Ahead of Beijing 2022, Stokes, who is also a fintech entrepreneur, has turned to the digital art space with an NFT drop and also traditional fundraising, to even buy the sleds needed for February’s Games. The $194,000 (£145,100) target would be used to pay for two monobobs – a new discipline for women only in People’s Republic of China, and one four-man bobsleigh, an event in which they last competed at Nagano 1998, Stokes’ last Games, so it would come full circle. “This is what we need to win,” says Stokes.
From Torino 2006 to PyeongChang 2018 the likes of Ethiopia, Madagascar, the Cayman Islands, Togo, Tonga, Ecuador and Eritrea, have added their names to the 41 tropical nations that have now competed at an Olympic Winter Games gaining invaluable experience they are passing on to future generations. Some of those who are passing on their knowledge include:
Shiva Keshavan was the first Indian to compete in luge at an Olympic Winter Games, the youngest to qualify for the event at Sochi 2014, at just 16 years old. Keshavan, who hails from Manali, which has a sub-tropical climate, has represented India at six Olympic games and is now spending time recruiting new Indian winter sport athletes. Around 200 Indian children have attended his luge training camps.
Tongan athlete Pita Taufatofua competes in both summer and winter Olympic Games in taekwondo and cross-country skiing. He came in 114th out of 118 skiers in cross country at Pyeongchang 2018 and drew more attention to nations from warmer climes taking part by adorning a traditional Tongan taʻovala wrapped around his waist, to the opening ceremony in the Republic of Korea. The juxtaposition of the topless Tongan with ski jacket-clad athletes and volunteers surrounding him served to highlight the increasing participation of those from sunnier nations.

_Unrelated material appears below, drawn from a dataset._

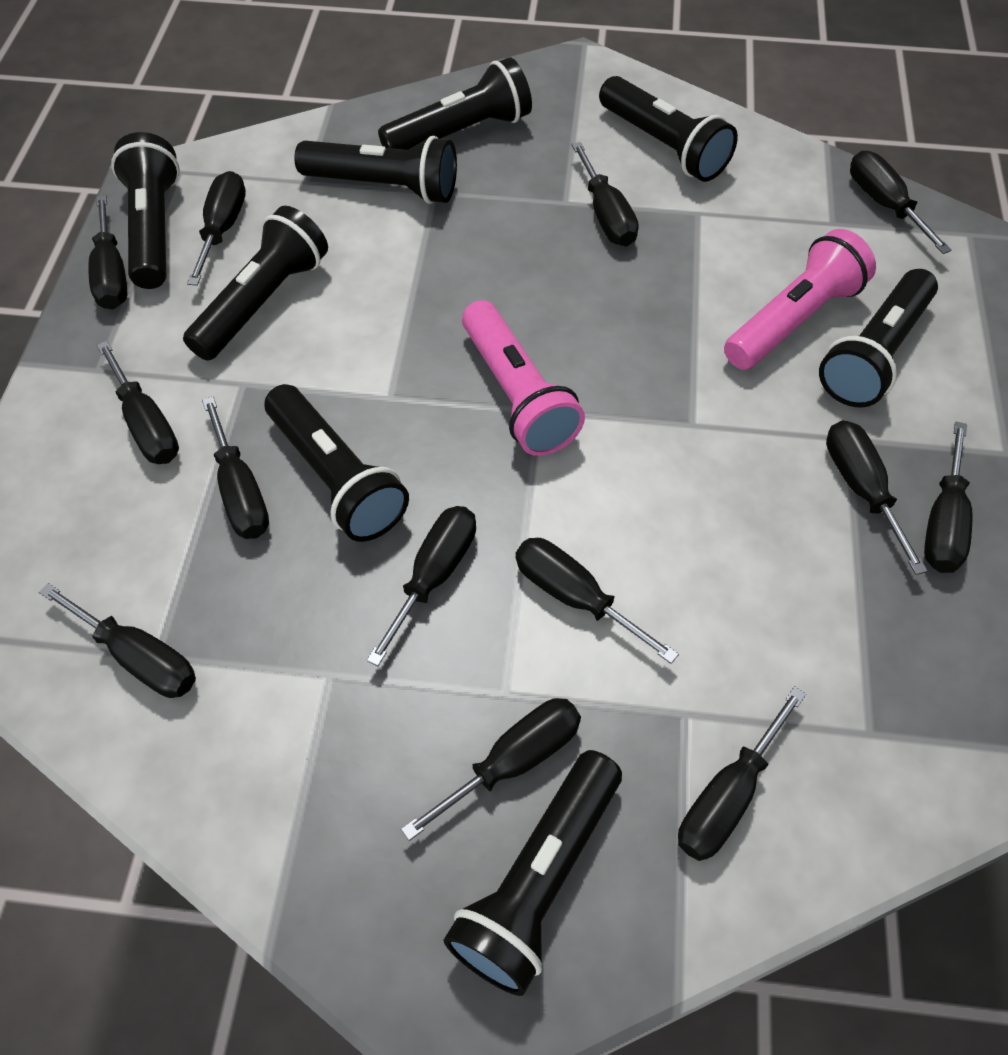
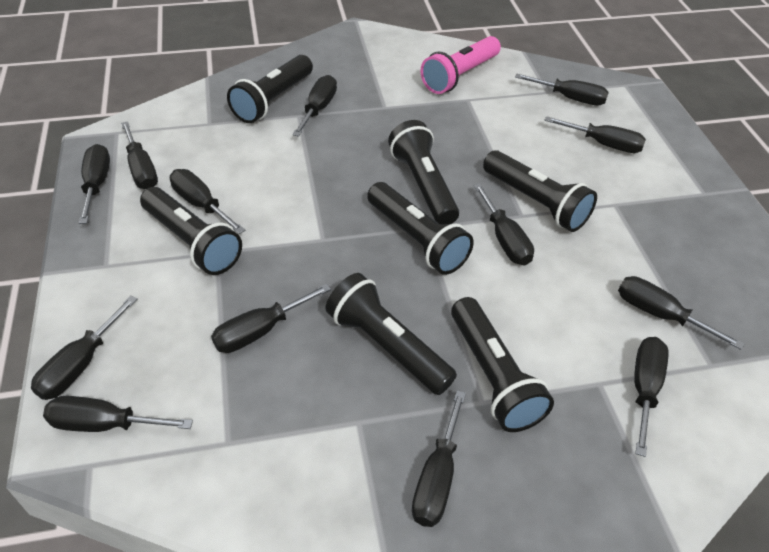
black flashlight: [111,132,180,289] [183,206,328,361] [265,384,409,542] [294,136,457,204] [378,57,532,150] [443,750,622,996] [599,76,738,182] [819,269,938,407] = 8 -> [140,187,242,275] [227,55,313,123] [325,273,457,395] [367,182,474,275] [388,120,459,224] [451,297,554,432] [483,150,597,232] = 7
pink flashlight: [462,300,585,456] [724,229,876,370] = 2 -> [421,36,501,94] = 1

In 2016, Seun Adigun founded the Nigerian bobsled team, going on to compete at the 2018 Winter Olympics in the two-women event, alongside Ngozi Onwumere and Akuoma Omeoga, becoming the first-ever African bobsled team to qualify for the Olympics. Simidele Adeagbo, meanwhile, became the first female athlete representing an African country to compete in skeleton, finishing 20th out of 20 sleds. They are now developing winter sports in Nigeria, with the hope of increased participation in the Winter Olympics from African nations.
Philip Boit was a middle-distance runner with no experience of skiing when he was approached to try for an Olympic Winter Games place in Nagano 1998. The Kenyan finished last in the 10km cross-country race but the winner and Nordic ski legend Bjorn Daehlie, impressed the African’s tenacity in tricky conditions, waited 20 minutes for Boit to cross the line before giving him a hug. Still friends to this day, Boit even named his son after the his new friend – Daehlie Boit was born the week after the race.
Athletes from Cameroon, Ghana, Madagascar, Ethiopia, Zimbabwe and Togo all went on to debut at subsequent editions of the Winter Games and, says Boit, “They all say they ventured into winter sports because they [saw me] in 1998. They tell me: ‘You are a pioneer. You made us think that if Kenya can do it, we can do it too.’”
No doubt the same will be said when the first athlete from a tropical nation wins their first medal too.